PASSAGE:
For example, in the graph below, \(X_1\) and \(X_6\) are \(d\)-separated given \(X_2, X_3\). However, \(X_2, X_3\) are not \(d\)-separated given \(X_1, X_6\), because we can find an active path \((X_2, X_6, X_5, X_3)\)
The notion of \(d\)-separation is useful, because it lets us describe a large fraction of the dependencies that hold in our model. Let \(I(G) = \{(X \perp Y \mid Z) : \text{$X,Y$ are $d$-sep given $Z$}\}\) be a set of variables that are \(d\)-separated in \(G\).
Two theorem
\(I\)-map
If \(p\) factorizes over \(G\), then \(I(G) \subseteq I(p)\). In this case, we say that \(G\) is an \(I\)-map (independence map) for \(p\).
In other words, all the independencies encoded in \(G\) are sound: variables that are \(d\)-separated in \(G\) are truly independent in \(p\). However, the converse is not true: a distribution may factorize over \(G\), yet have independencies that are not captured in \(G\).

REQUIRED WORK:
• A. In the passage on d-separation, what is G called when p factorizes over G?
• B. Quote the part of the passage on d-separation that opens with the words containing "Two theorem" and closes with "captured in \(G\).".

ROWS:

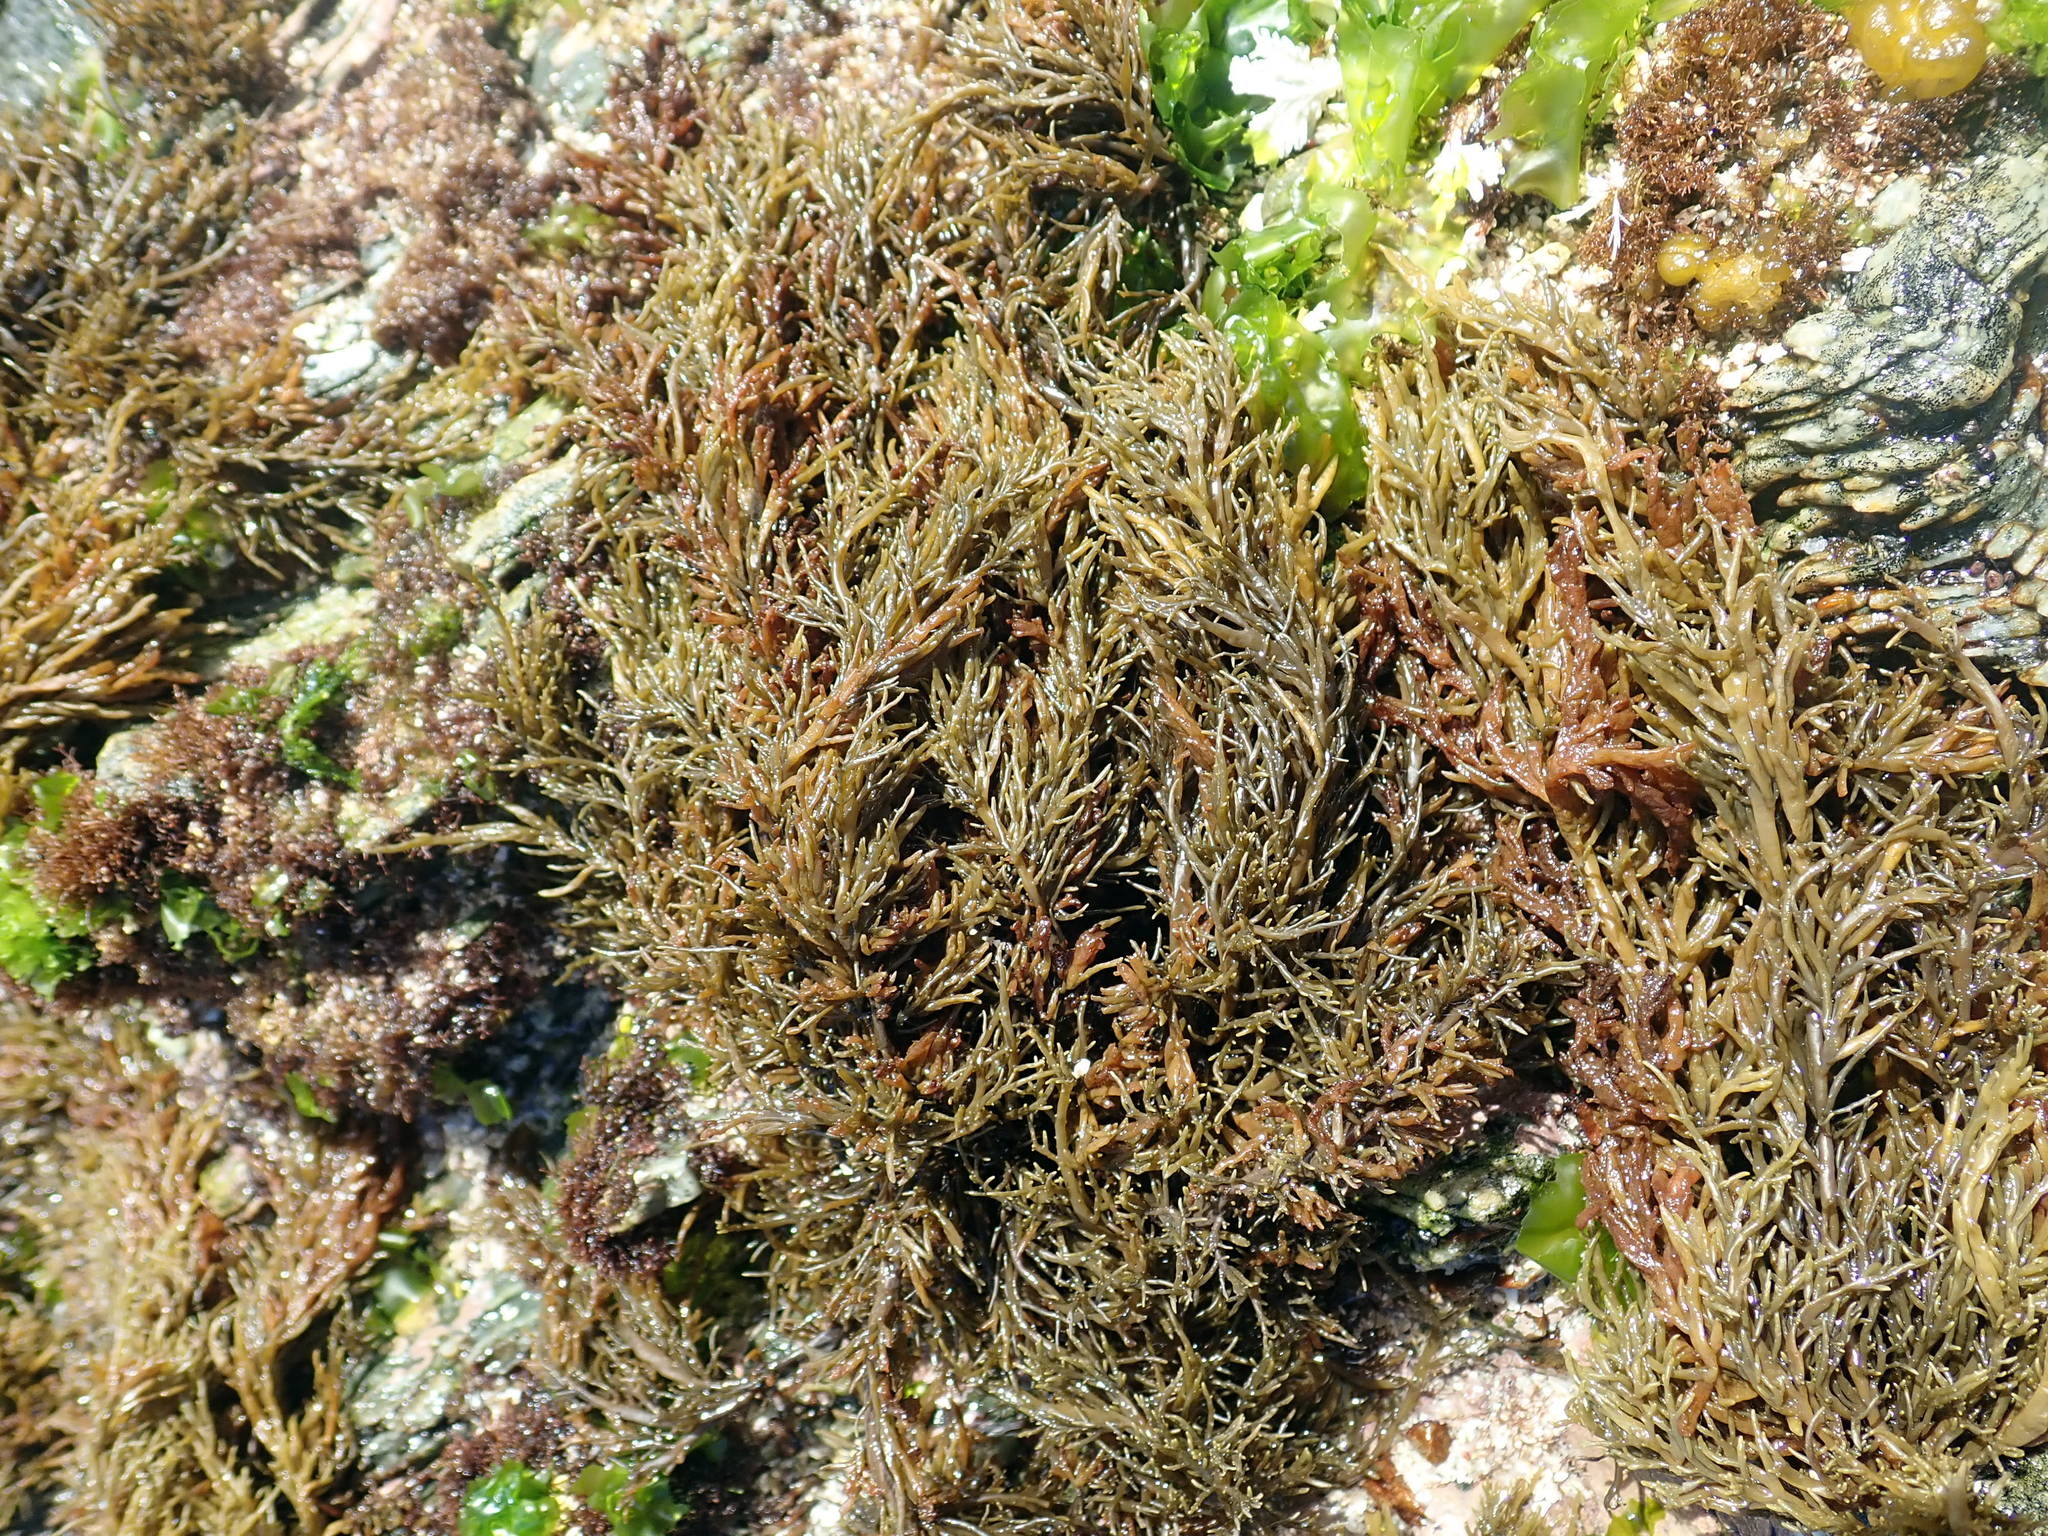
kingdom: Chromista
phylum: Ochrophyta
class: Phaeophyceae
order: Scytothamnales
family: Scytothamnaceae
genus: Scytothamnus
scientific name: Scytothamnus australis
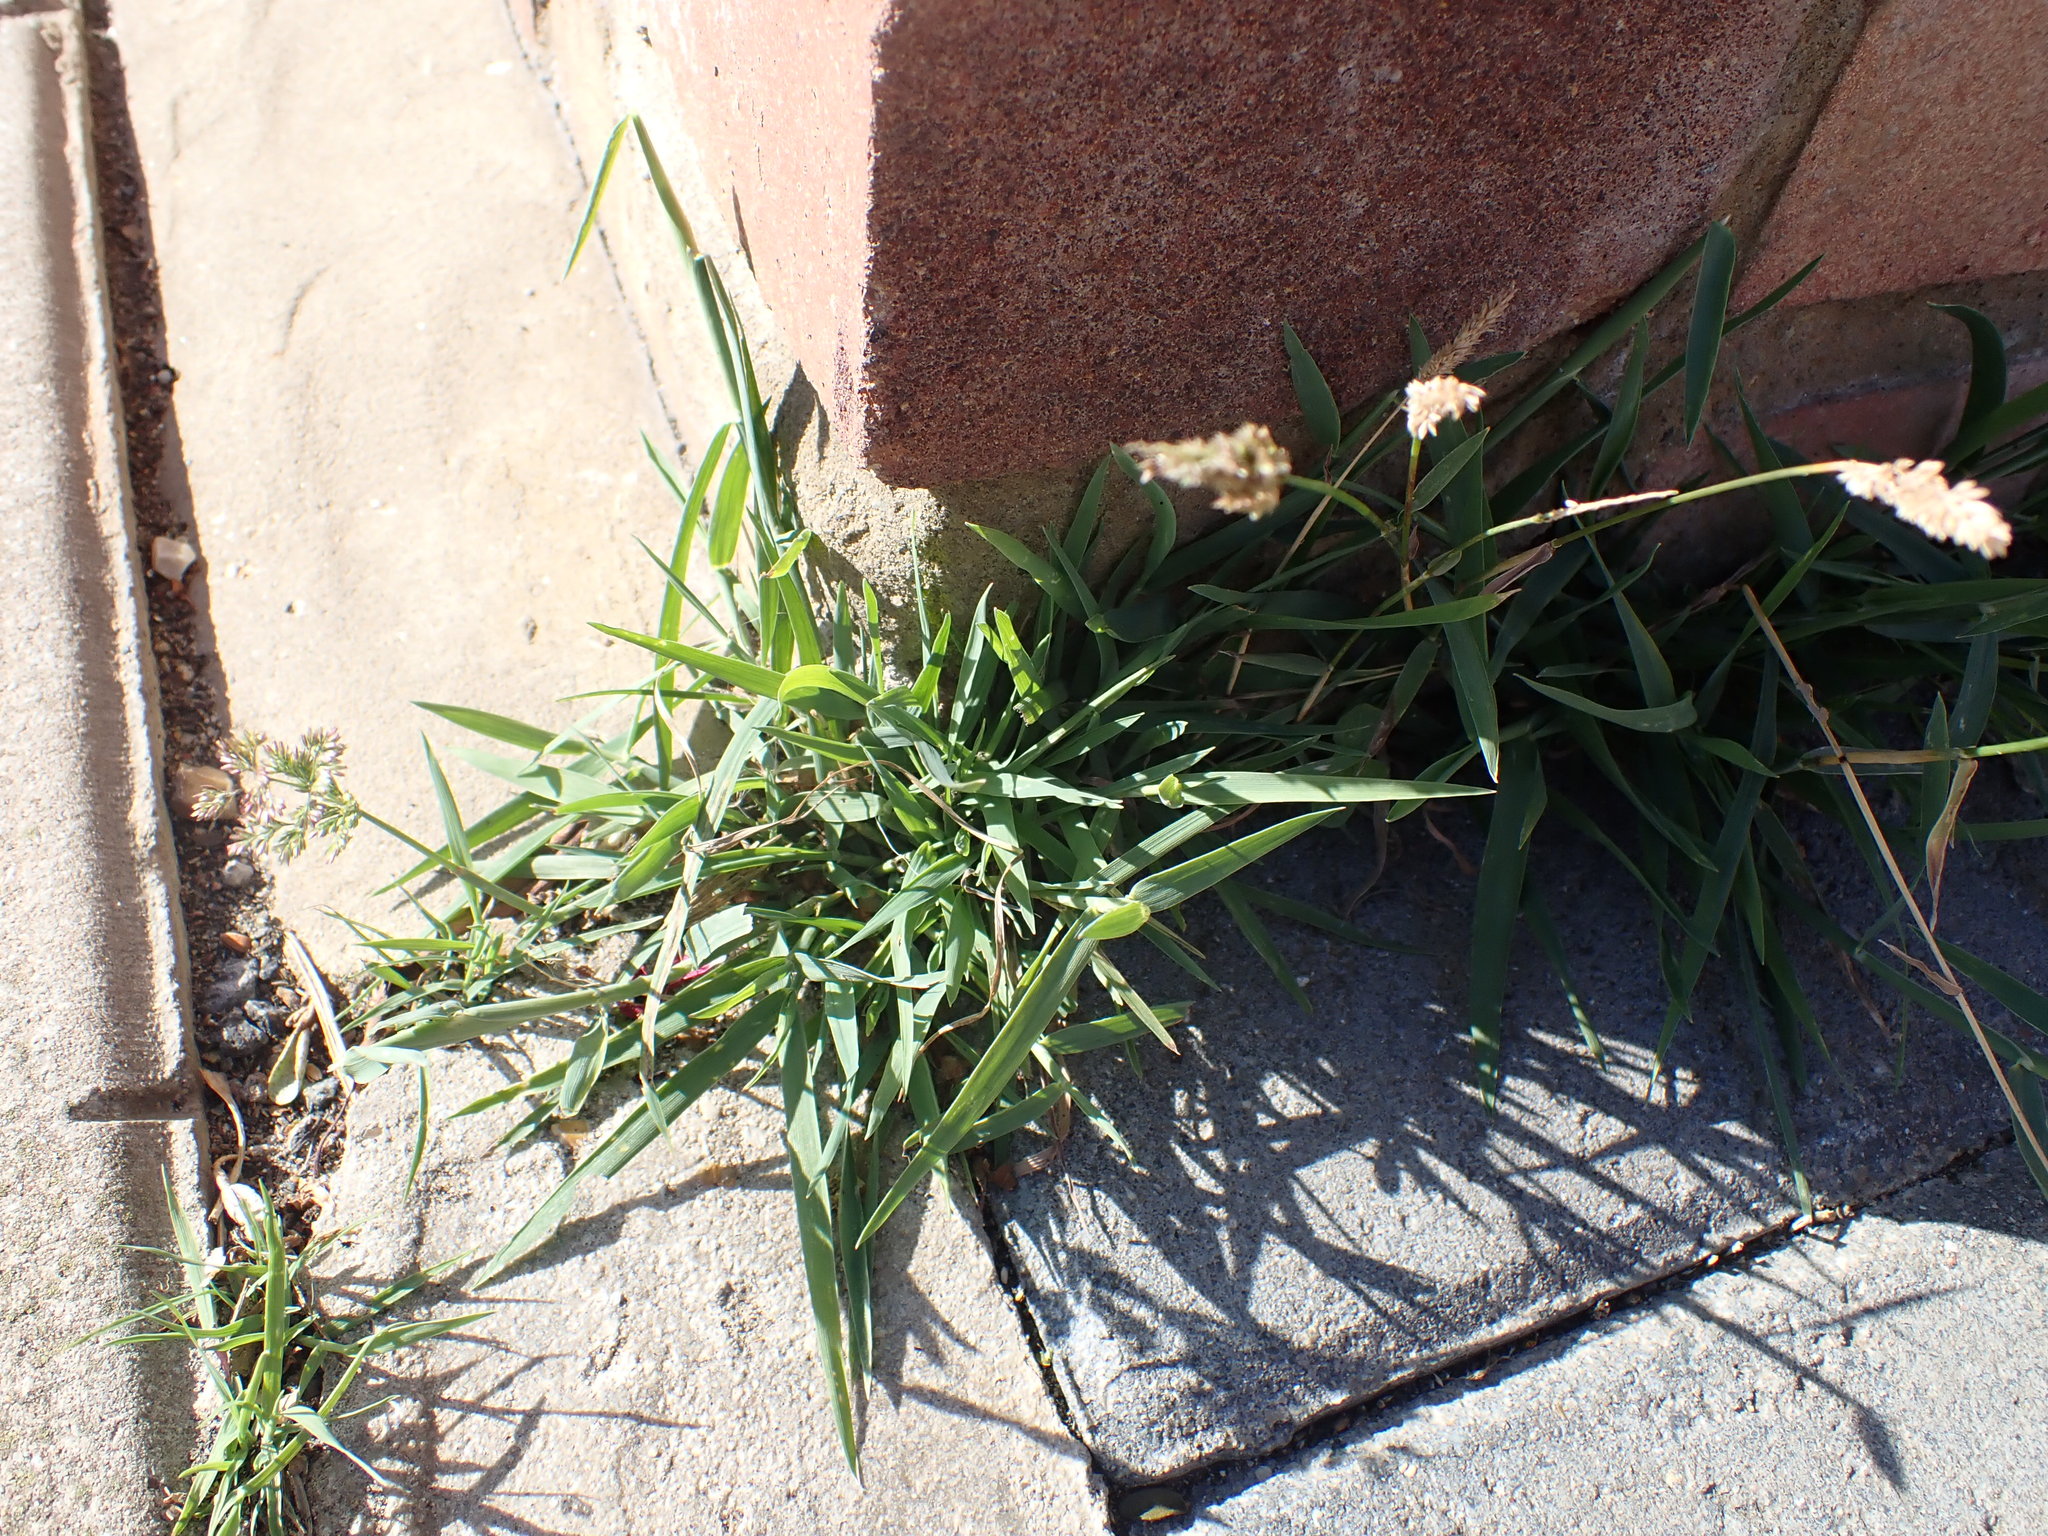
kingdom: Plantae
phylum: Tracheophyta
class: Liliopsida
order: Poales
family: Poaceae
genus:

ANSWERS PER TASK:
• A. G is called an I-map (independence map) for p.

• B.
Two theorem
\(I\)-map
If \(p\) factorizes over \(G\), then \(I(G) \subseteq I(p)\). In this case, we say that \(G\) is an \(I\)-map (independence map) for \(p\).
In other words, all the independencies encoded in \(G\) are sound: variables that are \(d\)-separated in \(G\) are truly independent in \(p\). However, the converse is not true: a distribution may factorize over \(G\), yet have independencies that are not captured in \(G\).